DATA PROVIDED: Begin

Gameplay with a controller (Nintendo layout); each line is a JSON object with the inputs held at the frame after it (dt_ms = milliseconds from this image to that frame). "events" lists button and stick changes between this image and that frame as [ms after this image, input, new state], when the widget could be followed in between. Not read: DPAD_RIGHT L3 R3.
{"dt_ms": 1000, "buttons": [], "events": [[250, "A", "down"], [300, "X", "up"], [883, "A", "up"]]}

DATA PROVIDED: End
DATA PROVIDED: Begin

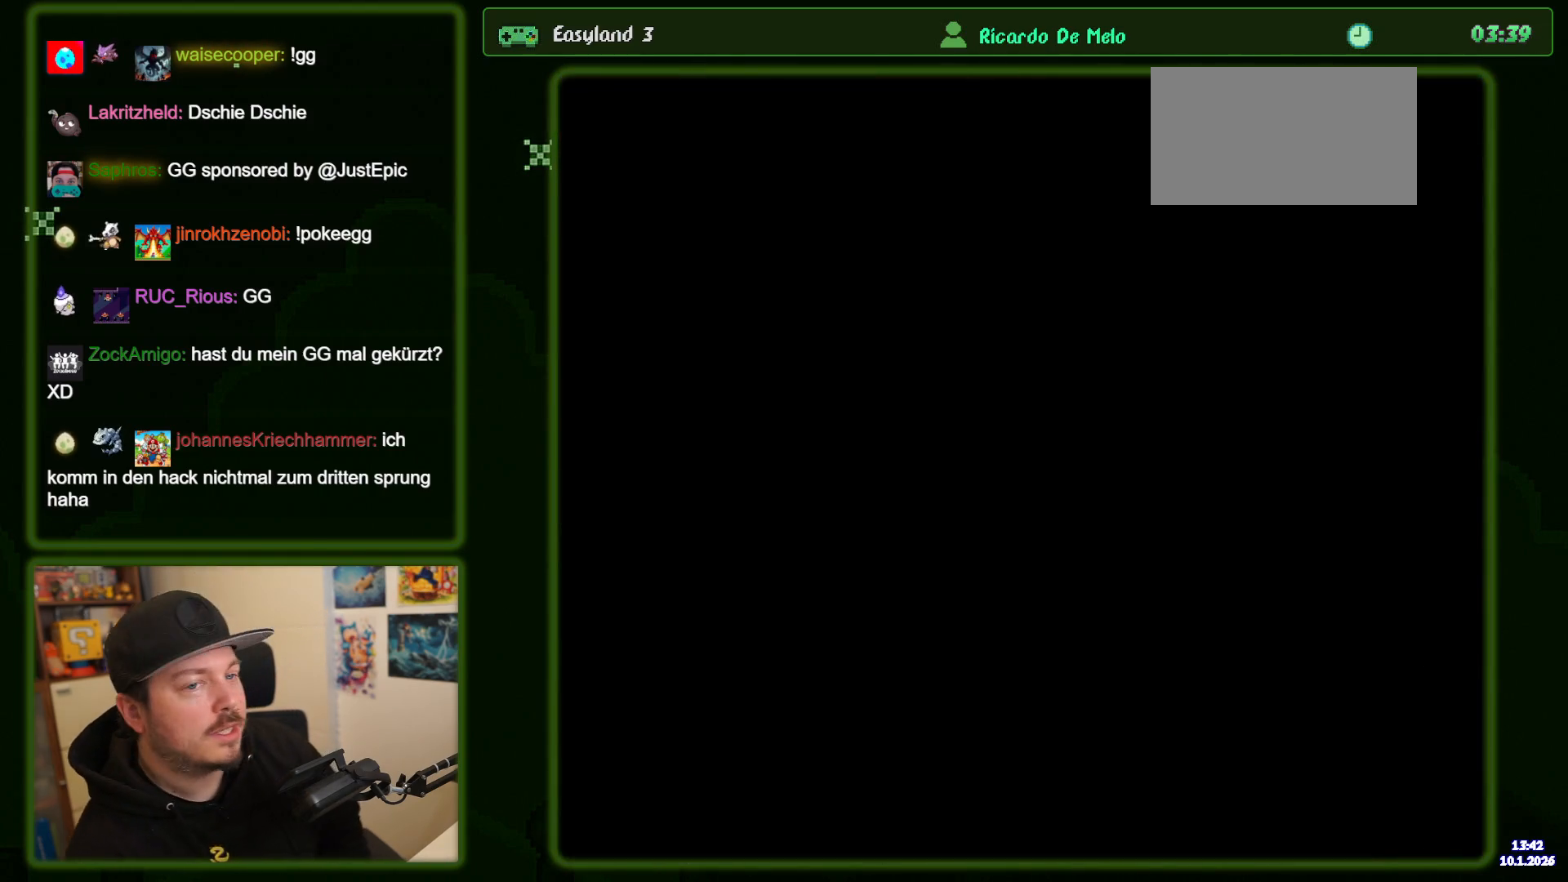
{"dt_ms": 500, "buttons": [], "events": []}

DATA PROVIDED: End

__ASSIGNMENT__:
When a line in the listing above holds the word "buttons", copy it.

__OUTPUT__:
{"dt_ms": 1000, "buttons": [], "events": [[250, "A", "down"], [300, "X", "up"], [883, "A", "up"]]}
{"dt_ms": 500, "buttons": [], "events": []}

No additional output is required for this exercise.